» **Required action**:
The required output is every line from the one with "253 238 2.27" through the final line of the data below, unchanged.

(Records)

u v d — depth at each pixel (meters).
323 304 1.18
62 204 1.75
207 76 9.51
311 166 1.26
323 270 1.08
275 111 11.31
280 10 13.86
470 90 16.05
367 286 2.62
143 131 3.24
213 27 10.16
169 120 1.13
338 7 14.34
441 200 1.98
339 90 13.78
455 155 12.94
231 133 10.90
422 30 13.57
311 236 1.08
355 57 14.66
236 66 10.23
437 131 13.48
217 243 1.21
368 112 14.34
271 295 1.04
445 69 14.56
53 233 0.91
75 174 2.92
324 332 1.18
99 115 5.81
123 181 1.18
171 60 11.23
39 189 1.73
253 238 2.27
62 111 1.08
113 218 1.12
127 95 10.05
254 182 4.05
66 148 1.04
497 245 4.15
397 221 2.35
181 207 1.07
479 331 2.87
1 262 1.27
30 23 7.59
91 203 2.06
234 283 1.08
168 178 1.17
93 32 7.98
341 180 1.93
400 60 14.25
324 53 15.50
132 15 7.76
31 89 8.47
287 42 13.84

(End Records)

» **Output of the exercise**:
253 238 2.27
62 111 1.08
113 218 1.12
127 95 10.05
254 182 4.05
66 148 1.04
497 245 4.15
397 221 2.35
181 207 1.07
479 331 2.87
1 262 1.27
30 23 7.59
91 203 2.06
234 283 1.08
168 178 1.17
93 32 7.98
341 180 1.93
400 60 14.25
324 53 15.50
132 15 7.76
31 89 8.47
287 42 13.84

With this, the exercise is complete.